Re: [RFC V5] md/raid5: optimize Scattered Address Space and Thread-Level Parallelism to improve RAID5 performance

Yu Kuai <yukuai1@xxxxxxxxxxxxxxx> · Tue, 11 Jun 2024 19:59:20 +0800

Hi,

I just take a quick look, a design problem below. There are some style
problems, however, we can work on that later.

在 2024/06/06 0:53, Shushu Yi 写道:
Optimize scattered address space. Achieves significant improvements in
both throughput and latency.

Maximize thread-level parallelism and reduce CPU suspension time caused
by lock contention. Achieve increased overall storage throughput by
89.4% and decrease the 99.99th percentile I/O latency by 85.4% on a
system with four PCIe 4.0 SSDs. (Set the iodepth to 32 and employ
libaio. Configure the I/O size as 4 KB with sequential write and 16
threads. In RAID5 consist of 2+1 1TB Samsung 980Pro SSDs, throughput
went from 5218MB/s to 9884MB/s.)

Note: Publish this work as a paper and provide the URL
(https://www.hotstorage.org/2022/camera-ready/hotstorage22-5/pdf/
hotstorage22-5.pdf).

Co-developed-by: Yiming Xu <teddyxym@xxxxxxxxxxx>
Signed-off-by: Yiming Xu <teddyxym@xxxxxxxxxxx>
Signed-off-by: Shushu Yi <firnyee@xxxxxxxxx>
Tested-by: Paul Luse <paul.e.luse@xxxxxxxxx>
---
V1 -> V2: Cleaned up coding style and divided into 2 patches (HemiRAID
and ScalaRAID corresponding to the paper mentioned above).
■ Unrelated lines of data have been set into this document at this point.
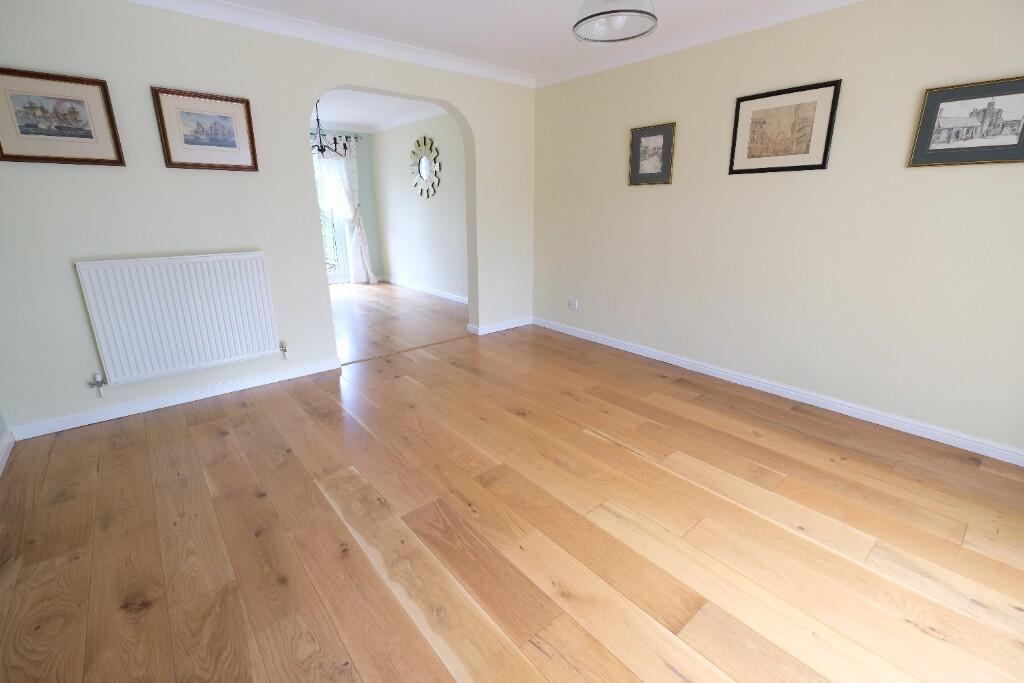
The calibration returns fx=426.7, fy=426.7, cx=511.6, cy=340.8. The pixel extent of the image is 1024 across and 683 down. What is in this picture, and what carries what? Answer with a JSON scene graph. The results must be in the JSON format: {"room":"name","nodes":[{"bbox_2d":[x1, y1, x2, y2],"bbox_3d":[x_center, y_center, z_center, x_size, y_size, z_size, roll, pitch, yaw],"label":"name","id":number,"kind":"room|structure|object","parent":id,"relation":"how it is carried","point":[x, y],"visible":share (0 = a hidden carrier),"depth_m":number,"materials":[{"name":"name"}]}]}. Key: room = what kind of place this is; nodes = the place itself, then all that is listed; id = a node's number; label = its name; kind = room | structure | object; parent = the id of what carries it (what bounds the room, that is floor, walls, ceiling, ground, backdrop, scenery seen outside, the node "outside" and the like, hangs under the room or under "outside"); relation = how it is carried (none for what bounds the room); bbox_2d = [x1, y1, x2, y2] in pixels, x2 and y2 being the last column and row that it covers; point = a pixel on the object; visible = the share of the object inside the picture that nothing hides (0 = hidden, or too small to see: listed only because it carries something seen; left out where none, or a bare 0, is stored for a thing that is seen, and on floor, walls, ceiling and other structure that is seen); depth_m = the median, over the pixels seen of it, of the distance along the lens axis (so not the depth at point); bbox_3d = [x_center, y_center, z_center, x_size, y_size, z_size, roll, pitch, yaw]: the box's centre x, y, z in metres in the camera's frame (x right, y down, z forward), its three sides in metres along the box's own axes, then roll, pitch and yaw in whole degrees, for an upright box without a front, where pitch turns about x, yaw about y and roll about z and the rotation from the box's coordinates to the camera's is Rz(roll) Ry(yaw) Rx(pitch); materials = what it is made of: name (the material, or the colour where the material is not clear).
{"room":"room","nodes":[
{"label":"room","id":0,"kind":"room"},
{"bbox_2d":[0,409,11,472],"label":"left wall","id":1,"kind":"structure","parent":0,"point":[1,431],"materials":[{"name":"paint"}]},
{"bbox_2d":[0,428,13,475],"bbox_3d":[-1.666,0.932,1.086,0.020,0.084,3.766,-14,22,-38],"label":"baseboard","id":2,"kind":"structure","parent":1,"relation":"attached to","point":[7,447],"depth_m":2.29,"materials":[{"name":"white paint"}]},
{"bbox_2d":[0,0,535,441],"bbox_3d":[-1.319,-1.012,3.381,4.029,2.465,0.197,-14,22,-38],"label":"arched wall","id":3,"kind":"structure","parent":0,"point":[221,78],"depth_m":2.66,"materials":[{"name":"paint"}]},
{"bbox_2d":[0,67,124,166],"bbox_3d":[-2.436,-1.178,2.270,0.510,0.441,0.027,-14,22,-38],"label":"framed picture","id":4,"kind":"object","parent":3,"relation":"attached to","point":[91,136],"visible":0.99,"depth_m":2.27},
{"bbox_2d":[10,358,343,441],"bbox_3d":[-2.121,0.355,2.980,1.860,0.082,0.021,-14,22,-38],"label":"baseboard","id":5,"kind":"structure","parent":3,"relation":"attached to","point":[221,389],"depth_m":2.81,"materials":[{"name":"white paint"}]},
{"bbox_2d":[75,251,281,387],"bbox_3d":[-2.083,-0.153,2.807,1.020,0.800,0.093,-14,22,-38],"label":"radiator","id":6,"kind":"object","parent":3,"relation":"attached to","point":[225,355],"visible":0.99,"depth_m":2.71,"materials":[{"name":"white metal"}]},
{"bbox_2d":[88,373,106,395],"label":"radiator valve","id":7,"kind":"object","parent":6,"relation":"attached to","point":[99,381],"visible":0.98,"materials":[{"name":"metal"}]},
{"bbox_2d":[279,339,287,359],"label":"radiator valve","id":8,"kind":"object","parent":6,"relation":"attached to","point":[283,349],"visible":0.98,"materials":[{"name":"metal"}]},
{"bbox_2d":[152,85,258,171],"bbox_3d":[-1.899,-1.312,2.675,0.504,0.435,0.028,-14,22,-38],"label":"framed picture","id":9,"kind":"object","parent":3,"relation":"attached to","point":[235,146],"visible":0.98,"depth_m":2.66},
{"bbox_2d":[121,0,532,86],"bbox_3d":[-1.144,-2.126,3.023,3.396,0.089,0.111,-14,22,-38],"label":"crown molding","id":10,"kind":"structure","parent":3,"relation":"attached to","point":[479,68],"depth_m":2.94,"materials":[{"name":"white paint"}]},
{"bbox_2d":[466,316,532,335],"bbox_3d":[-0.076,-0.173,4.594,0.769,0.083,0.021,-14,22,-38],"label":"baseboard","id":11,"kind":"structure","parent":3,"relation":"attached to","point":[495,329],"depth_m":4.55,"materials":[{"name":"white paint"}]},
{"bbox_2d":[311,125,382,282],"bbox_3d":[-3.754,-1.937,6.243,3.726,2.495,0.185,-14,22,-38],"label":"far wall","id":12,"kind":"structure","parent":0,"point":[361,164],"depth_m":7.15,"materials":[{"name":"paint"}]},
{"bbox_2d":[313,147,350,283],"bbox_3d":[-3.375,-1.860,6.519,1.612,2.091,0.154,-14,22,-38],"label":"glass door","id":13,"kind":"structure","parent":12,"relation":"in","point":[333,275],"depth_m":7.04,"materials":[{"name":"white glass"}]},
{"bbox_2d":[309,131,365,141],"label":"curtain rod","id":14,"kind":"object","parent":12,"relation":"attached to","point":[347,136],"visible":0.29,"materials":[{"name":"black metal"}]},
{"bbox_2d":[319,135,375,284],"bbox_3d":[-3.117,-1.970,6.546,2.013,2.360,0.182,-14,22,-38],"label":"curtain","id":15,"kind":"object","parent":14,"relation":"hanging from","point":[355,233],"visible":0.57,"depth_m":6.87,"materials":[{"name":"white fabric"}]},
{"bbox_2d":[310,88,440,131],"bbox_3d":[-2.453,-2.845,4.687,3.740,0.211,3.570,-14,22,-38],"label":"far room ceiling","id":16,"kind":"structure","parent":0,"point":[347,114],"depth_m":5.66,"materials":[{"name":"white paint"}]},
{"bbox_2d":[311,101,349,156],"bbox_3d":[-2.222,-2.461,4.902,0.609,0.697,0.609,-14,22,-38],"label":"chandelier","id":17,"kind":"object","parent":16,"relation":"hanging from","point":[321,150],"visible":0.63,"depth_m":4.91,"materials":[{"name":"black metal"}]},
{"bbox_2d":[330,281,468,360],"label":"dining room floor","id":18,"kind":"structure","parent":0,"point":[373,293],"depth_m":5.00,"materials":[{"name":"brown wood"}]},
{"bbox_2d":[371,110,467,301],"bbox_3d":[-1.078,-1.902,6.143,0.192,2.473,3.705,-14,22,-38],"label":"dining room wall","id":19,"kind":"structure","parent":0,"point":[405,271],"depth_m":6.28,"materials":[{"name":"beige paint"}]},
{"bbox_2d":[368,105,447,132],"bbox_3d":[-1.097,-2.996,5.595,0.084,0.096,3.720,-14,22,-38],"label":"crown molding","id":20,"kind":"structure","parent":19,"relation":"attached to","point":[399,122],"depth_m":5.92,"materials":[{"name":"white paint"}]},
{"bbox_2d":[409,136,440,197],"bbox_3d":[-1.228,-2.413,5.923,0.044,0.805,0.834,-14,22,-38],"label":"sunburst mirror","id":21,"kind":"object","parent":19,"relation":"attached to","point":[423,170],"visible":1,"depth_m":5.91,"materials":[{"name":"mirror"}]},
{"bbox_2d":[382,276,468,303],"bbox_3d":[-1.120,-0.724,6.334,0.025,0.080,3.508,-14,22,-38],"label":"baseboard","id":22,"kind":"structure","parent":19,"relation":"attached to","point":[429,291],"depth_m":6.48,"materials":[{"name":"white paint"}]},
{"bbox_2d":[158,0,854,82],"bbox_3d":[0.104,-1.809,1.635,3.681,0.114,4.350,-14,22,-38],"label":"ceiling","id":23,"kind":"structure","parent":0,"point":[666,12],"depth_m":2.85,"materials":[{"name":"white paint"}]},
{"bbox_2d":[572,0,657,43],"bbox_3d":[0.424,-1.533,1.740,0.343,0.455,0.343,-14,22,-38],"label":"pendant lamp","id":24,"kind":"object","parent":23,"relation":"hanging from","point":[598,14],"visible":0.99,"depth_m":1.78,"materials":[{"name":"clear glass"}]},
{"bbox_2d":[0,284,1023,682],"bbox_3d":[-1.319,0.266,3.584,4.247,0.102,8.765,-14,22,-38],"label":"wooden floor","id":25,"kind":"structure","parent":0,"point":[217,437],"depth_m":1.74,"materials":[{"name":"brown wood"}]},
{"bbox_2d":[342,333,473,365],"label":"threshold strip","id":26,"kind":"object","parent":25,"relation":"on","point":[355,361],"visible":0.88,"depth_m":3.92,"materials":[{"name":"wood"}]},
{"bbox_2d":[532,0,1023,458],"bbox_3d":[0.405,-1.322,4.423,0.159,2.476,8.077,-14,22,-38],"label":"right wall","id":27,"kind":"structure","parent":0,"point":[652,196],"depth_m":2.74,"materials":[{"name":"beige paint"}]},
{"bbox_2d":[567,298,578,310],"bbox_3d":[0.607,-0.369,4.278,0.011,0.096,0.114,-14,22,-38],"label":"wall socket","id":28,"kind":"object","parent":27,"relation":"attached to","point":[574,307],"visible":0.99,"depth_m":4.27,"materials":[{"name":"white plastic"}]},
{"bbox_2d":[628,122,675,185],"bbox_3d":[1.105,-1.484,3.409,0.024,0.440,0.397,-14,22,-38],"label":"framed picture","id":29,"kind":"object","parent":27,"relation":"attached to","point":[636,138],"visible":0.99,"depth_m":3.40},
{"bbox_2d":[537,0,861,86],"bbox_3d":[1.485,-2.029,2.682,0.082,0.090,3.964,-14,22,-38],"label":"crown molding","id":30,"kind":"structure","parent":27,"relation":"attached to","point":[582,70],"depth_m":2.93,"materials":[{"name":"white paint"}]},
{"bbox_2d":[533,316,1023,465],"bbox_3d":[0.484,-0.117,4.477,0.022,0.086,6.702,-14,22,-38],"label":"baseboard","id":31,"kind":"structure","parent":27,"relation":"attached to","point":[714,371],"depth_m":2.90,"materials":[{"name":"white paint"}]},
{"bbox_2d":[728,79,840,174],"bbox_3d":[1.700,-1.339,2.720,0.022,0.483,0.597,-14,22,-38],"label":"framed picture","id":32,"kind":"object","parent":27,"relation":"attached to","point":[812,104],"visible":0.99,"depth_m":2.69},
{"bbox_2d":[907,75,1023,167],"bbox_3d":[2.300,-1.072,2.099,0.023,0.378,0.478,-14,22,-38],"label":"framed picture","id":33,"kind":"object","parent":27,"relation":"attached to","point":[942,150],"visible":0.99,"depth_m":2.11}
]}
ScalaRAID
equipped every counter with a counter lock and employ our D-Block.
HemiRAID increased the number of stripe locks to 128

This is still just one patch.
V2 -> V3: Adjusted the language used in the subject and changelog.
Since patch 1/2 in V2 cannot be used independently and does not
encompass all of our work, it has been merged into a single patch.
V3 -> V4: Fixed incorrect sending address and changelog format.
V4 -> V5: Resolved a adress conflict on main (commit
f0e729af2eb6bee9eb58c4df1087f14ebaefe26b (HEAD -> md-6.10, tag:
md-6.10-20240502, origin/md-6.10)).

  drivers/md/md-bitmap.c | 197 ++++++++++++++++++++++++++++++-----------
  drivers/md/md-bitmap.h |  12 ++-
  drivers/md/raid5.h     |   7 +-

So, you should split changes to md-bitmap and send a patch seperately,
and probably tests raid1/raid10 as well.
  3 files changed, 155 insertions(+), 61 deletions(-)
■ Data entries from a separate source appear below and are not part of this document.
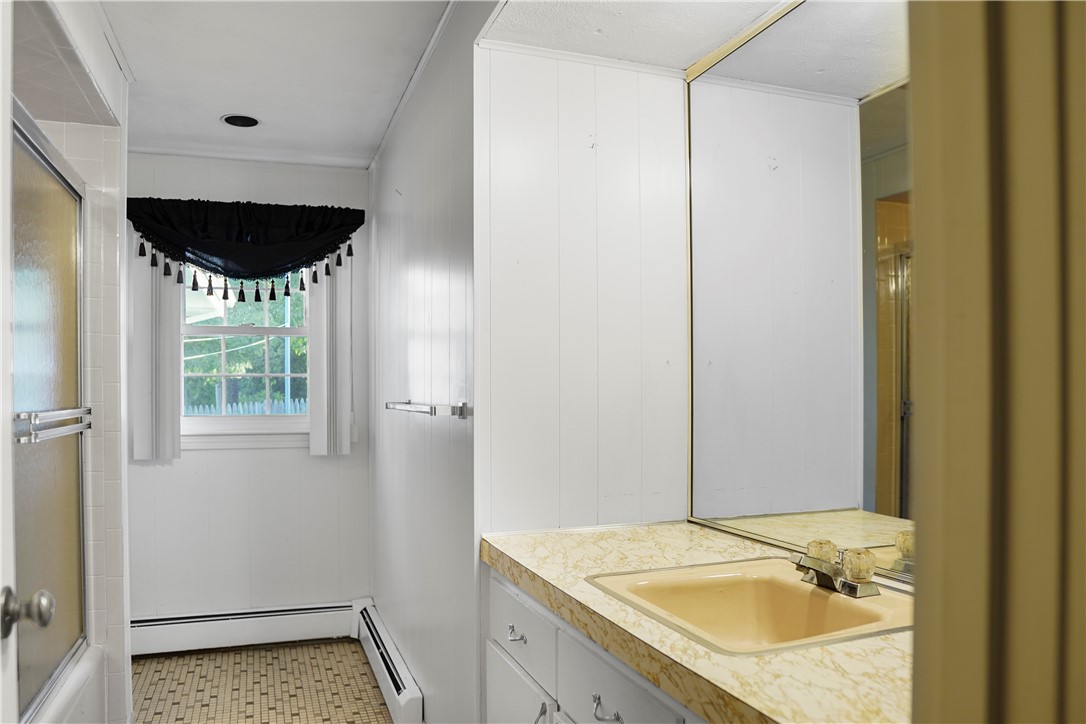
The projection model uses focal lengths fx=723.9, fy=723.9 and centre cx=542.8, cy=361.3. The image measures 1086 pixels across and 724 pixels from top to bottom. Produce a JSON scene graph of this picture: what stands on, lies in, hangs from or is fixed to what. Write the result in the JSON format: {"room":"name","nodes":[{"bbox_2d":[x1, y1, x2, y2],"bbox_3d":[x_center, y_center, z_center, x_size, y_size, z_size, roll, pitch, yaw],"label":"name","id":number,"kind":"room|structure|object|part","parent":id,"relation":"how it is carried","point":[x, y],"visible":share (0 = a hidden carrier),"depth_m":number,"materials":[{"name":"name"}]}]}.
{"room":"bathroom","nodes":[
{"label":"bathroom","id":0,"kind":"room"},
{"bbox_2d":[28,0,133,721],"bbox_3d":[-1.808,0.166,2.366,0.824,2.377,0.130,0,0,-19],"label":"shower wall","id":1,"kind":"structure","parent":0,"point":[113,231],"depth_m":2.43,"materials":[{"name":"white tile"}]},
{"bbox_2d":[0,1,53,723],"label":"door","id":2,"kind":"structure","parent":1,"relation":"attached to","point":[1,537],"depth_m":1.03,"materials":[{"name":"white paint"}]},
{"bbox_2d":[0,587,55,639],"bbox_3d":[-0.774,0.358,1.035,0.131,0.073,0.074,0,0,-19],"label":"door knob","id":3,"kind":"object","parent":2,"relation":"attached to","point":[45,621],"visible":0.97,"depth_m":1.03,"materials":[{"name":"silver metal"}]},
{"bbox_2d":[126,154,371,624],"bbox_3d":[-1.688,0.194,3.650,1.642,2.451,0.130,0,0,-19],"label":"back wall","id":4,"kind":"structure","parent":0,"point":[151,473],"depth_m":3.67,"materials":[{"name":"white paint"}]},
{"bbox_2d":[131,244,182,461],"bbox_3d":[-1.851,-0.115,3.479,0.218,1.178,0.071,0,0,-19],"label":"vertical blind","id":5,"kind":"object","parent":4,"relation":"attached to","point":[166,292],"visible":0.61,"depth_m":3.47,"materials":[{"name":"white fabric"}]},
{"bbox_2d":[130,600,356,654],"bbox_3d":[-1.570,1.312,3.554,1.301,0.172,0.071,0,0,-19],"label":"baseboard heater","id":6,"kind":"object","parent":4,"relation":"attached to","point":[258,627],"visible":0.87,"depth_m":3.56,"materials":[{"name":"white metal"}]},
{"bbox_2d":[181,266,310,444],"bbox_3d":[-1.553,-0.124,3.758,0.779,1.120,0.127,0,0,-19],"label":"window","id":7,"kind":"structure","parent":4,"relation":"in","point":[287,330],"depth_m":3.76,"materials":[{"name":"white"}]},
{"bbox_2d":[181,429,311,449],"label":"window sill","id":8,"kind":"structure","parent":4,"relation":"attached to","point":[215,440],"depth_m":3.63,"materials":[{"name":"white paint"}]},
{"bbox_2d":[129,197,364,299],"bbox_3d":[-1.441,-0.540,3.557,1.073,0.501,0.160,0,0,-19],"label":"valance","id":9,"kind":"object","parent":4,"relation":"attached to","point":[273,267],"visible":0.97,"depth_m":3.52,"materials":[{"name":"fabric"}]},
{"bbox_2d":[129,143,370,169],"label":"crown molding","id":10,"kind":"structure","parent":4,"relation":"attached to","point":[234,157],"depth_m":3.49,"materials":[{"name":"white paint"}]},
{"bbox_2d":[307,251,353,455],"bbox_3d":[-1.092,-0.105,3.710,0.218,1.178,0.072,0,0,-19],"label":"vertical blind","id":11,"kind":"object","parent":4,"relation":"attached to","point":[324,292],"visible":0.78,"depth_m":3.70,"materials":[{"name":"white fabric"}]},
{"bbox_2d":[131,640,391,723],"bbox_3d":[-0.631,1.416,1.554,2.383,0.076,4.801,0,0,-19],"label":"floor","id":12,"kind":"structure","parent":0,"point":[372,689],"depth_m":3.12,"materials":[{"name":"tile"}]},
{"bbox_2d":[29,644,106,723],"bbox_3d":[-1.581,1.145,1.584,0.790,0.441,1.551,0,0,-19],"label":"bathtub","id":13,"kind":"object","parent":12,"relation":"on","point":[79,674],"visible":0.41,"depth_m":2.16,"materials":[{"name":"white plastic"}]},
{"bbox_2d":[10,104,87,715],"bbox_3d":[-1.316,0.164,1.859,0.072,1.479,1.262,0,0,-19],"label":"shower door","id":14,"kind":"structure","parent":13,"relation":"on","point":[32,283],"depth_m":2.03,"materials":[{"name":"glass"}]},
{"bbox_2d":[14,407,91,443],"bbox_3d":[-1.345,0.167,2.001,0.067,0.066,0.609,0,0,-19],"label":"towel bar","id":15,"kind":"object","parent":14,"relation":"attached to","point":[58,412],"visible":0.91,"depth_m":1.91,"materials":[{"name":"silver metal"}]},
{"bbox_2d":[486,564,705,723],"bbox_3d":[0.336,0.928,1.360,0.580,0.833,1.397,0,0,-19],"label":"vanity cabinet","id":16,"kind":"object","parent":12,"relation":"on","point":[596,720],"visible":0.27,"depth_m":1.52,"materials":[{"name":"white paint"}]},
{"bbox_3d":[-0.068,0.682,1.811,0.036,0.025,0.074,0,0,-19],"label":"drawer pull","id":17,"kind":"part","parent":16,"relation":"part of","materials":[{"name":"silver metal"}]},
{"bbox_3d":[-0.060,1.049,1.836,0.028,0.476,0.442,0,0,-19],"label":"cabinet door","id":18,"kind":"part","parent":16,"relation":"part of","materials":[{"name":"white paint"}]},
{"bbox_3d":[-0.063,0.669,1.820,0.024,0.165,0.414,0,0,-19],"label":"drawer","id":19,"kind":"part","parent":16,"relation":"part of","materials":[{"name":"white paint"}]},
{"bbox_3d":[-0.005,0.834,1.631,0.036,0.124,0.031,0,0,-19],"label":"cabinet handle","id":20,"kind":"part","parent":16,"relation":"part of","materials":[{"name":"silver metal"}]},
{"bbox_3d":[0.118,0.661,1.369,0.037,0.031,0.080,0,0,-19],"label":"drawer pull","id":21,"kind":"part","parent":16,"relation":"part of","materials":[{"name":"silver metal"}]},
{"bbox_3d":[0.133,0.662,1.405,0.030,0.170,0.427,0,0,-19],"label":"drawer","id":22,"kind":"part","parent":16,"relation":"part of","materials":[{"name":"white paint"}]},
{"bbox_2d":[481,520,912,723],"bbox_3d":[0.382,0.466,1.390,0.592,0.050,1.417,0,0,-19],"label":"countertop","id":23,"kind":"structure","parent":16,"relation":"on","point":[827,649],"depth_m":1.16,"materials":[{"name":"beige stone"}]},
{"bbox_2d":[586,556,915,655],"bbox_3d":[0.414,0.515,1.358,0.509,0.149,0.496,0,0,-19],"label":"sink","id":24,"kind":"object","parent":23,"relation":"in","point":[853,611],"visible":0.75,"depth_m":1.47,"materials":[{"name":"beige ceramic"}]},
{"bbox_2d":[794,539,879,598],"bbox_3d":[0.550,0.402,1.415,0.143,0.081,0.175,0,0,-19],"label":"faucet","id":25,"kind":"object","parent":24,"relation":"on","point":[855,592],"visible":1,"depth_m":1.40,"materials":[{"name":"metal"}]},
{"bbox_3d":[0.552,0.385,1.451,0.052,0.046,0.052,0,0,-19],"label":"knob","id":26,"kind":"part","parent":25,"relation":"part of","materials":[{"name":"clear plastic"}]},
{"bbox_3d":[0.607,0.392,1.408,0.057,0.052,0.058,0,0,-19],"label":"knob","id":27,"kind":"part","parent":25,"relation":"part of","materials":[{"name":"clear plastic"}]},
{"bbox_2d":[100,0,455,170],"bbox_3d":[-0.966,-1.107,1.859,1.853,0.103,3.873,0,0,-19],"label":"ceiling","id":28,"kind":"structure","parent":0,"point":[209,108],"depth_m":2.61,"materials":[{"name":"white paint"}]},
{"bbox_2d":[221,113,259,127],"bbox_3d":[-1.294,-1.050,3.095,0.166,0.059,0.163,0,0,-19],"label":"recessed light","id":29,"kind":"object","parent":28,"relation":"in","point":[236,121],"visible":0.98,"depth_m":3.11,"materials":[{"name":"black"}]},
{"bbox_2d":[368,2,478,721],"bbox_3d":[-0.499,0.157,2.896,0.117,2.466,2.152,0,0,-19],"label":"right wall","id":30,"kind":"structure","parent":0,"point":[411,184],"depth_m":2.47,"materials":[{"name":"white paint"}]},
{"bbox_2d":[352,599,423,723],"bbox_3d":[-0.662,1.287,3.050,0.067,0.181,1.367,0,0,-19],"label":"baseboard heater","id":31,"kind":"object","parent":30,"relation":"attached to","point":[413,691],"visible":0.94,"depth_m":2.91,"materials":[{"name":"white metal"}]},
{"bbox_2d":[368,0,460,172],"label":"crown molding","id":32,"kind":"structure","parent":30,"relation":"attached to","point":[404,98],"depth_m":2.58,"materials":[{"name":"white paint"}]},
{"bbox_2d":[384,400,470,418],"bbox_3d":[-0.367,0.138,2.241,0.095,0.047,0.651,0,0,-19],"label":"towel bar","id":33,"kind":"object","parent":30,"relation":"attached to","point":[460,414],"visible":0.99,"depth_m":2.01,"materials":[{"name":"silver metal"}]},
{"bbox_2d":[475,43,688,535],"bbox_3d":[0.116,0.137,2.089,0.648,2.374,0.118,0,0,-19],"label":"partition wall","id":34,"kind":"structure","parent":0,"point":[621,140],"depth_m":2.03,"materials":[{"name":"white paint"}]},
{"bbox_2d":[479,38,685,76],"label":"crown molding","id":35,"kind":"structure","parent":34,"relation":"attached to","point":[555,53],"depth_m":2.03,"materials":[{"name":"white paint"}]},
{"bbox_2d":[479,0,794,72],"bbox_3d":[0.440,-0.951,1.371,0.843,0.178,1.573,0,0,-19],"label":"alcove ceiling","id":36,"kind":"structure","parent":0,"point":[674,66],"depth_m":1.87,"materials":[{"name":"white paint"}]},
{"bbox_2d":[684,0,916,582],"bbox_3d":[0.744,0.124,1.445,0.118,2.322,1.926,0,0,-19],"label":"mirror","id":37,"kind":"structure","parent":0,"point":[889,115],"depth_m":1.68,"materials":[{"name":"mirror"}]},
{"bbox_2d":[905,0,1085,723],"bbox_3d":[0.145,0.184,0.294,0.869,2.249,0.195,0,0,-19],"label":"door frame","id":38,"kind":"structure","parent":0,"point":[925,283],"depth_m":0.42,"materials":[{"name":"paint"}]},
{"label":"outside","id":39,"kind":"structure","parent":0,"visible":0},
{"label":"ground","id":40,"kind":"structure","parent":39,"visible":0},
{"bbox_2d":[182,399,305,415],"bbox_3d":[-4.751,1.285,11.503,6.499,1.322,0.083,0,0,-19],"label":"fence","id":41,"kind":"object","parent":40,"relation":"on","point":[241,408],"visible":0.12,"depth_m":11.47,"materials":[{"name":"wood"}]},
{"bbox_2d":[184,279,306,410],"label":"tree","id":42,"kind":"object","parent":40,"relation":"on","point":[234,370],"visible":0.22,"materials":[{"name":"green plant"}]}
]}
diff --git a/drivers/md/md-bitmap.c b/drivers/md/md-bitmap.c
...

+	/* initialize bmc locks */
+	num_bmclocks = DIV_ROUND_UP(chunks, BITMAP_COUNTER_LOCK_RATIO);
+
+	new_bmclocks = kvcalloc(num_bmclocks, sizeof(*new_bmclocks), GFP_KERNEL);

Can you give a calculation result for additional memory overhead here,
especially when CONFIG_DEBUG_LOCK_ALLOC and CONFIG_DEBUG_SPINLOCK are
enabled/disabled, and mention that in commit message. The
BITMAP_COUNTER_LOCK_RATIO is set to 1, so I suspect this can be
acceptable. You probably must choose an acceptable value based on
chunks.

And please notice that if the above configs are disabled, spinlock
is 4 bytes, and multiple locks will be put in the same cacheline,
and this is meaningless because lock contention for these locks are
the same, due to false sharing.

Thanks,
Kuai